**Given exercise**
Please reproduce every line of the entries below without any change, leaving out the pictures.

**Supplied data**
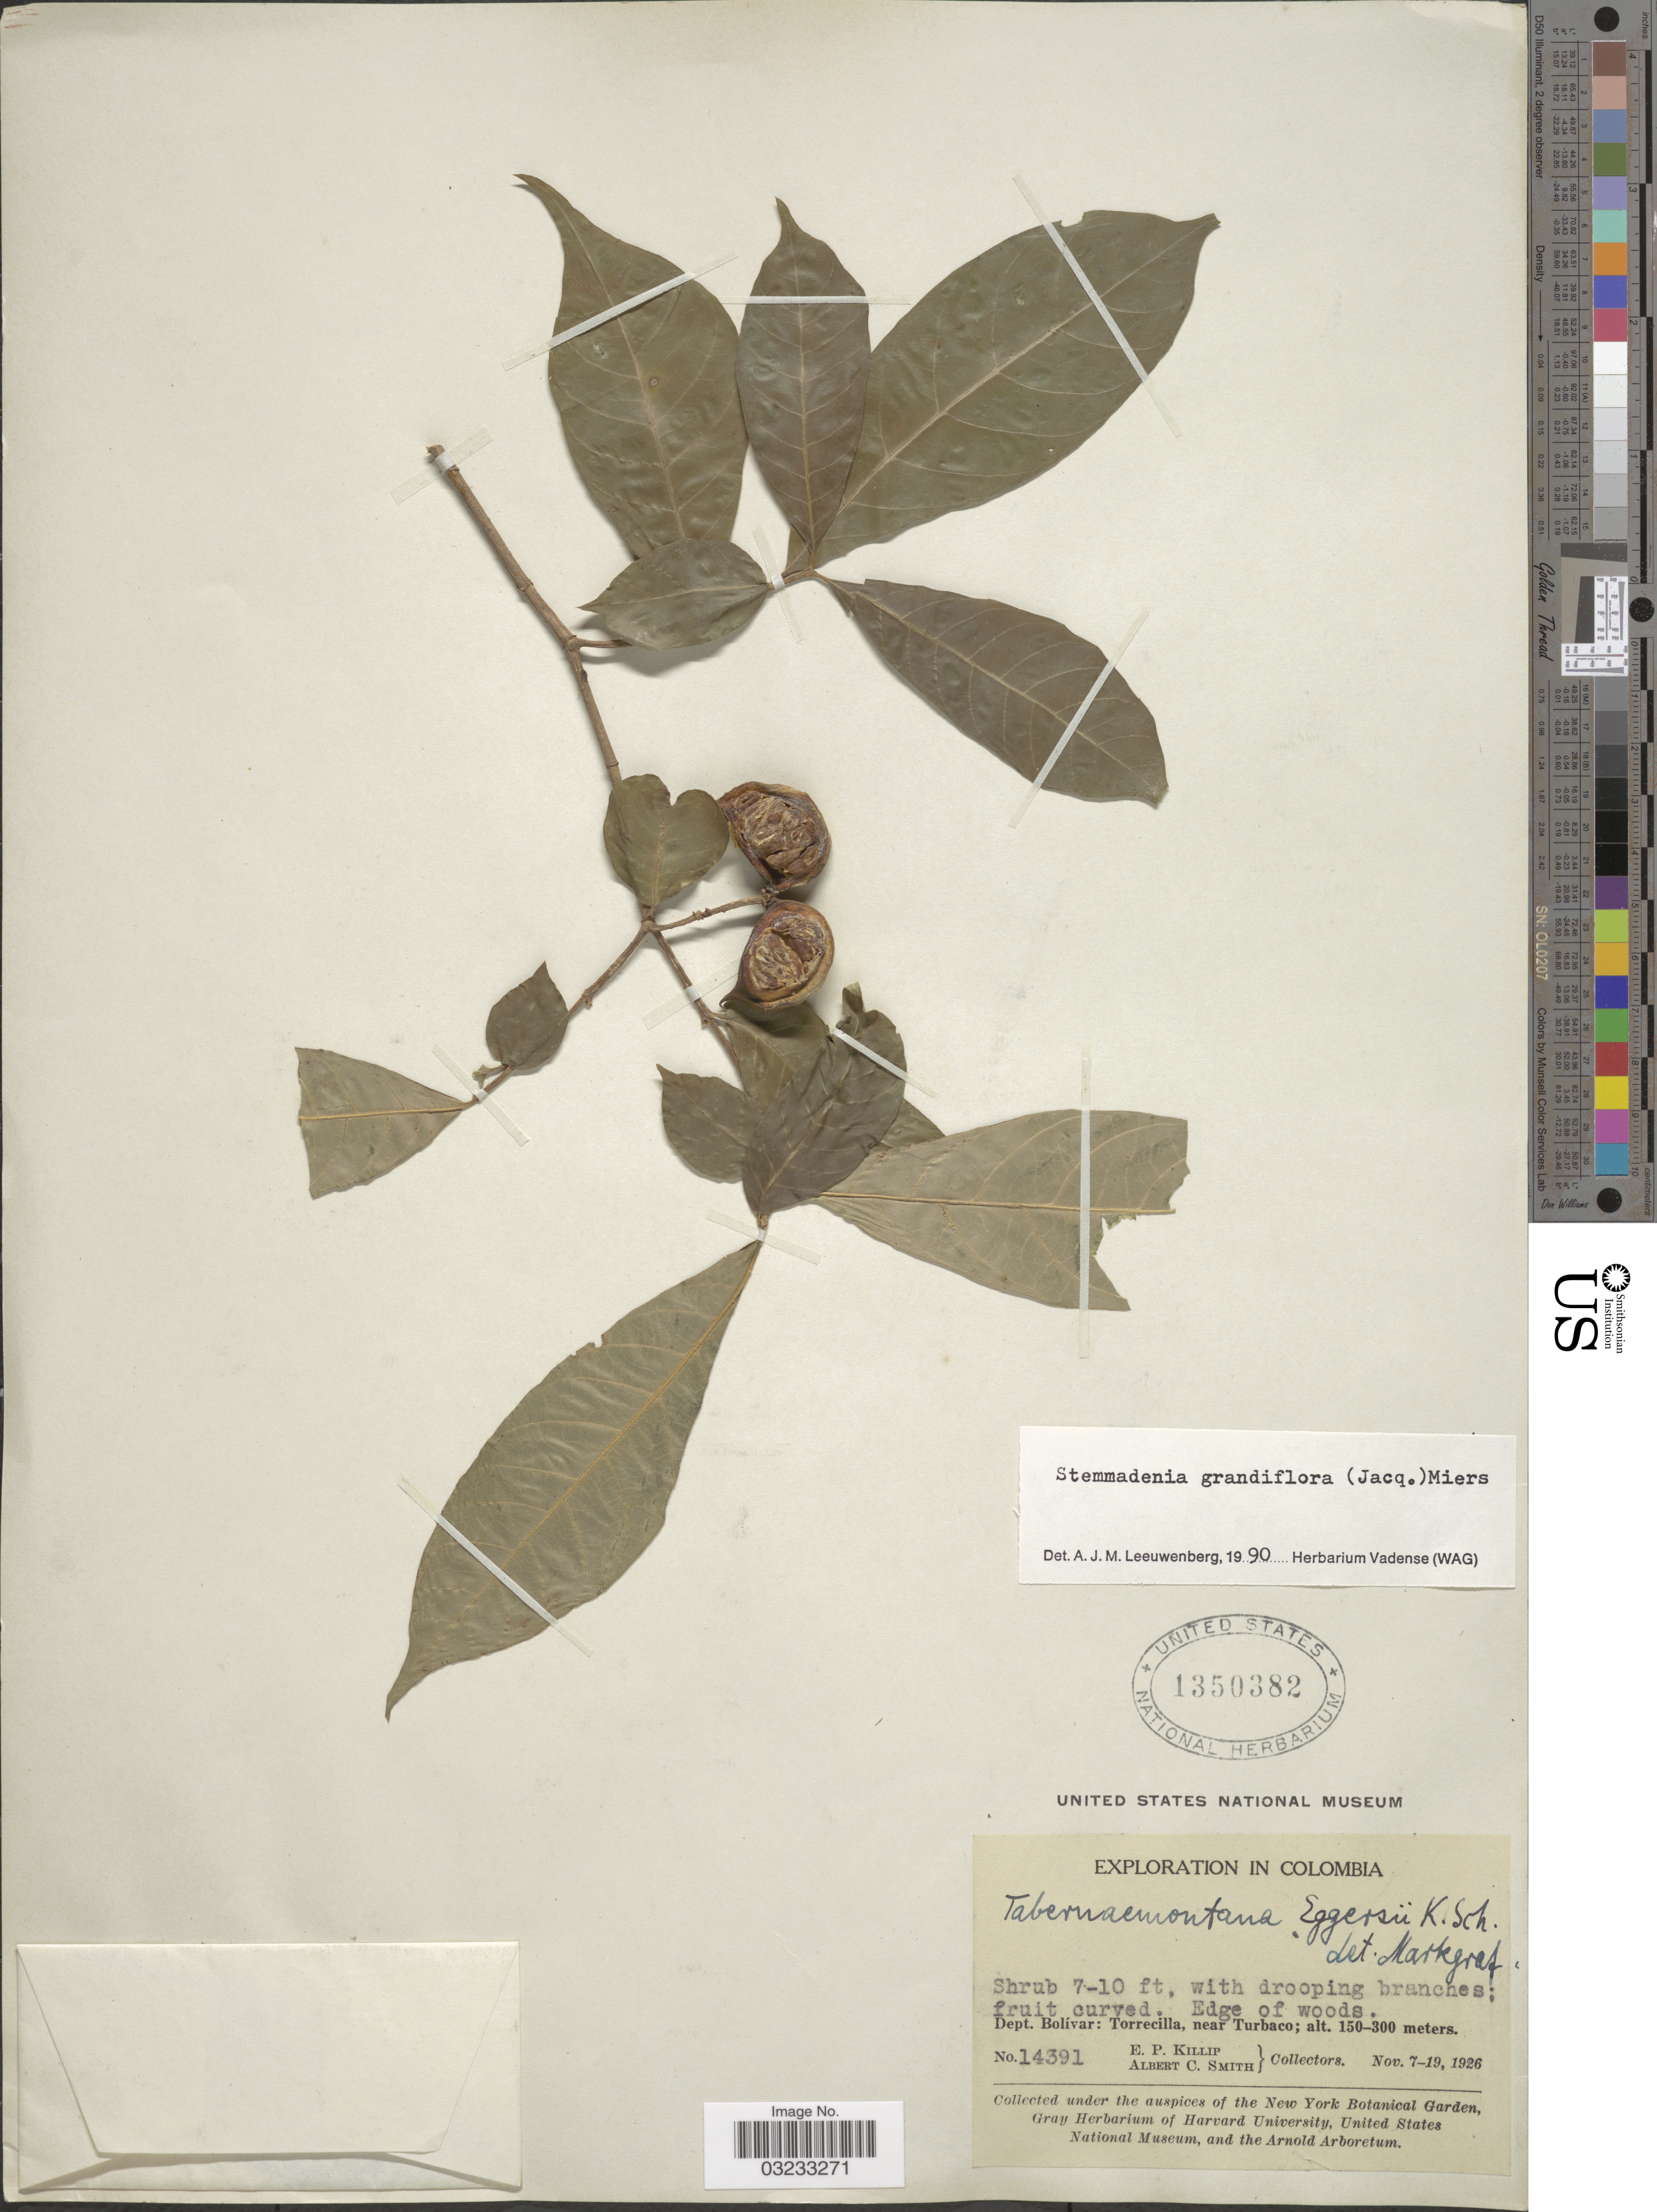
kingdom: Plantae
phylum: Tracheophyta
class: Magnoliopsida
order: Gentianales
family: Apocynaceae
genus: Stemmadenia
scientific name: Stemmadenia grandiflora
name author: (Jacq.) Miers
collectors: E. P. Killip & A. C. Smith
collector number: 14391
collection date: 1926-11-07/1926-11-19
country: Colombia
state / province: Bolívar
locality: Dept. Bolívar: Torrecilla, near Turbaco.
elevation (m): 150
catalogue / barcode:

**Final answer**
kingdom: Plantae
phylum: Tracheophyta
class: Magnoliopsida
order: Gentianales
family: Apocynaceae
genus: Stemmadenia
scientific name: Stemmadenia grandiflora
name author: (Jacq.) Miers
collectors: E. P. Killip & A. C. Smith
collector number: 14391
collection date: 1926-11-07/1926-11-19
country: Colombia
state / province: Bolívar
locality: Dept. Bolívar: Torrecilla, near Turbaco.
elevation (m): 150
catalogue / barcode:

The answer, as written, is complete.